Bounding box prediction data
---

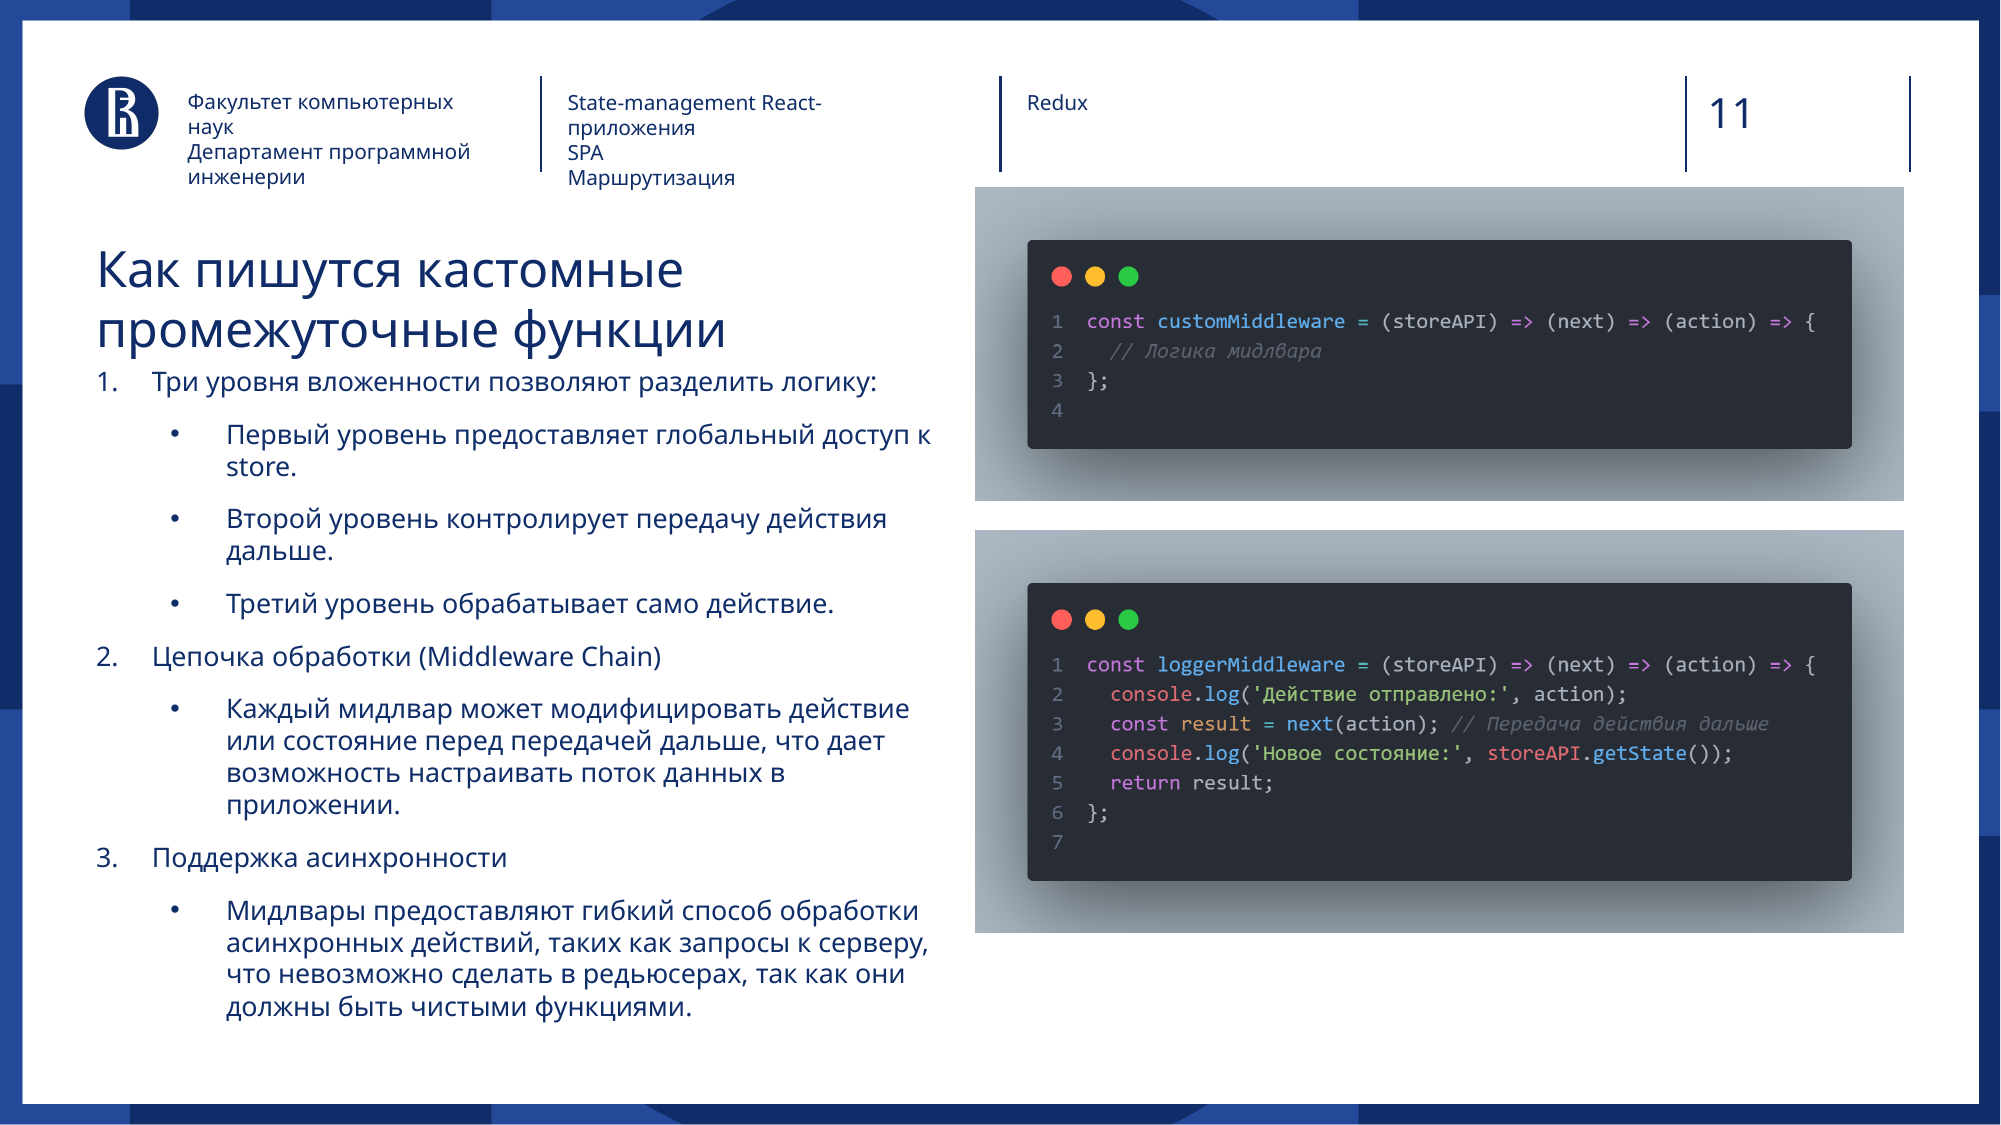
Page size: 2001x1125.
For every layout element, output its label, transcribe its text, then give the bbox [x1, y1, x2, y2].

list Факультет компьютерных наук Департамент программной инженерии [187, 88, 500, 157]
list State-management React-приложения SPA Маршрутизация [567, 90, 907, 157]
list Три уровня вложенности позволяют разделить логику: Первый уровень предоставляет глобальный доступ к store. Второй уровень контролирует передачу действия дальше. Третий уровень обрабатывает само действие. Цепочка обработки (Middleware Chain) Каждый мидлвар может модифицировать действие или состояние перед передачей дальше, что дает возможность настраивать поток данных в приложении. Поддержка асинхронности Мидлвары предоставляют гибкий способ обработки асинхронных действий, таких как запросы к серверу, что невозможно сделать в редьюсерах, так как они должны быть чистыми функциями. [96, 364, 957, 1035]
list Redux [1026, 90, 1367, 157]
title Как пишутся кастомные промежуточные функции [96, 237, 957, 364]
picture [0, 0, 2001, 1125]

---

Task details
Pictures are to be left out; all other data must be returned exactly.

Written solution
Page size: 2001x1125.
For every layout element, output its label, transcribe its text, then give the bbox [x1, y1, x2, y2].

list Факультет компьютерных наук Департамент программной инженерии [187, 88, 500, 157]
list State-management React-приложения SPA Маршрутизация [567, 90, 907, 157]
list Три уровня вложенности позволяют разделить логику: Первый уровень предоставляет глобальный доступ к store. Второй уровень контролирует передачу действия дальше. Третий уровень обрабатывает само действие. Цепочка обработки (Middleware Chain) Каждый мидлвар может модифицировать действие или состояние перед передачей дальше, что дает возможность настраивать поток данных в приложении. Поддержка асинхронности Мидлвары предоставляют гибкий способ обработки асинхронных действий, таких как запросы к серверу, что невозможно сделать в редьюсерах, так как они должны быть чистыми функциями. [96, 364, 957, 1035]
list Redux [1026, 90, 1367, 157]
title Как пишутся кастомные промежуточные функции [96, 237, 957, 364]
picture [0, 0, 2001, 1125]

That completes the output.